Stored data entries
+-------+

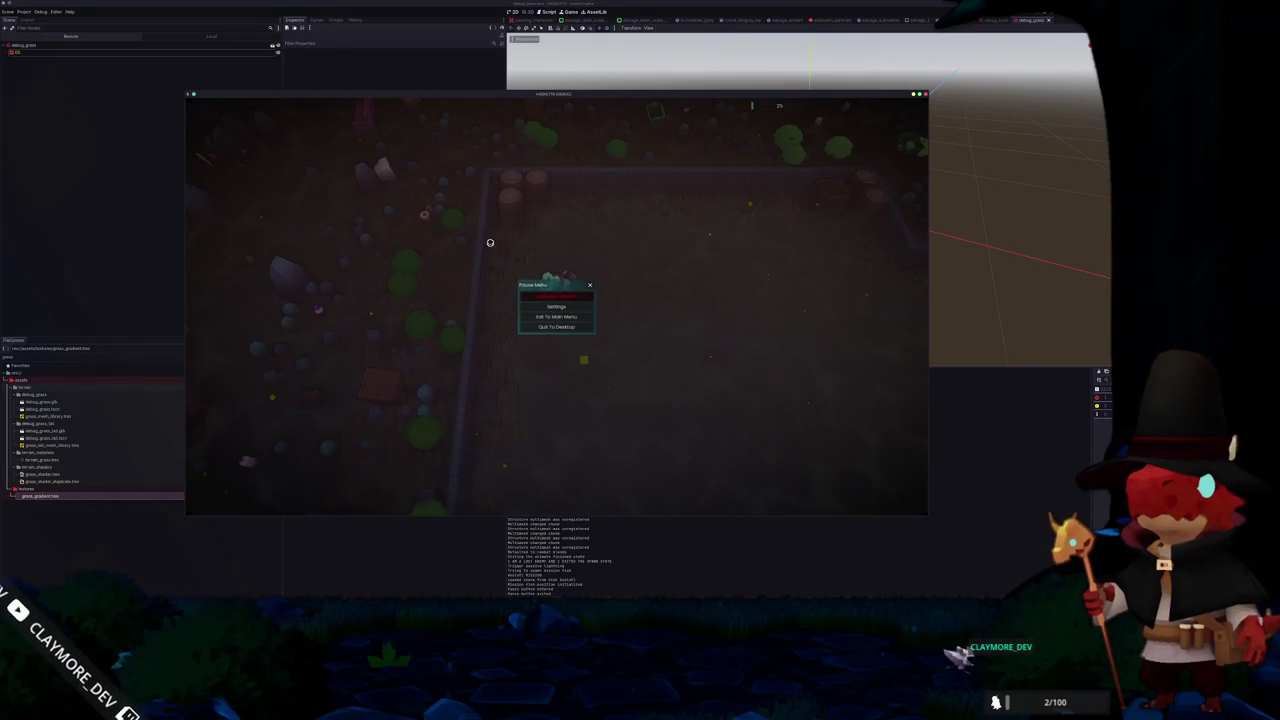
{"action": "mouse_move", "coordinate": [454, 97]}
{"action": "left_mouse_down"}
{"action": "mouse_move", "coordinate": [641, 110]}
{"action": "mouse_move", "coordinate": [600, 88]}
{"action": "left_mouse_up"}
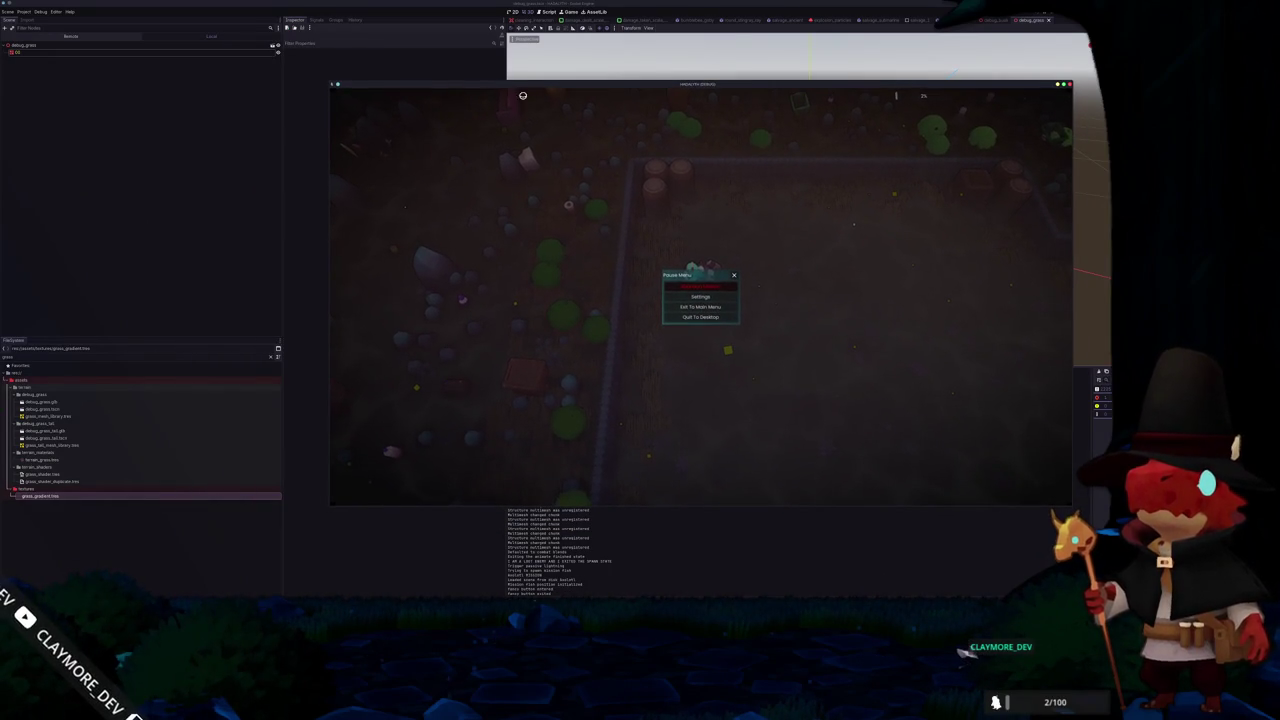
{"action": "key", "text": "Escape"}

+-------+

### [WHAT YOU ARE ASKED TO DO]
Among the lines above, return those that hold the word "coordinate".

### [RESPONSE BOX]
{"action": "mouse_move", "coordinate": [454, 97]}
{"action": "mouse_move", "coordinate": [641, 110]}
{"action": "mouse_move", "coordinate": [600, 88]}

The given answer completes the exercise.